Specialists say the answer is probably in part access: until recently, only boys were altar servers, for example.
"It has always been welcomed by parents when they see a priest taking a boy to a ballgame, or hunting or fishing or camping - the priest acts as a chaperone as well as companion - and conventionally, people have not raised an eyebrow," said Gill, the Chicago priest and doctor. "If a priest is taking a girl off for walks or swimming or any of these social or athletic events, there is some question. I think parents are a little more skeptical about turning girls unreservedly over to the priest for companionship."
And part of the answer may lie in the culture of the priesthood.

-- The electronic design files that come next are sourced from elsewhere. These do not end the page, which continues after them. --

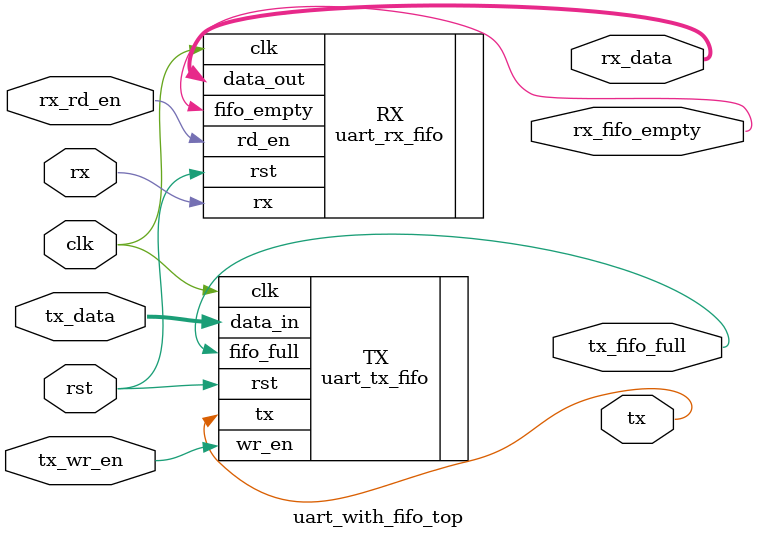
<source format=v>
module uart_with_fifo_top (
    input wire clk,
    input wire rst,
    input wire [7:0] tx_data,
    input wire tx_wr_en,
    input wire rx_rd_en,
    input wire rx,
    output wire tx,
    output wire [7:0] rx_data,
    output wire tx_fifo_full,
    output wire rx_fifo_empty
);

    uart_tx_fifo #(.CLK_FREQ(50000000), .BAUD_RATE(9600)) TX (
        .clk(clk), .rst(rst),
        .wr_en(tx_wr_en), .data_in(tx_data),
        .tx(tx), .fifo_full(tx_fifo_full)
    );

    uart_rx_fifo #(.CLK_FREQ(50000000), .BAUD_RATE(9600)) RX (
        .clk(clk), .rst(rst), .rx(rx),
        .rd_en(rx_rd_en), .data_out(rx_data),
        .fifo_empty(rx_fifo_empty)
    );

endmodule

</source>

"The priesthood is a homosocial culture - all the values within the culture are male, and the reason there has been such a tolerance across the board of sexual activity by priests or bishops is because there is a boys-will-be-boys atmosphere," said A.W. Richard Sipe, a psychotherapist and former priest. "It's kind of a spiritual fraternity - like a college fraternity, but with a spiritual aura around it."
When you're young and vulnerable, being too close to that fraternity can sometimes be dangerous.
"This is an issue of power and it plays out with adolescent boys because they are particularly vulnerable in that part of their lives," said Arthur Austin, 53, who has a claim pending against the Rev. Paul R. Shanley, who allegedly molested numerous young people in his 20 years as a priest in Boston, when he often worked exclusively with adolescents. "Their hormones are just totally out of control. They are vulnerable to that kind of predation. They can be made confused very easily around issues of sexuality because they don't understand it themselves."
Austin added: "Catholicism is also, and has always been, a culture of deference. To be deferential to these guys is like second nature. It was almost like breathing. And they expected it from the laity."
Sacha Pfeiffer and Michael Rezendes of the Globe Staff contributed to this report.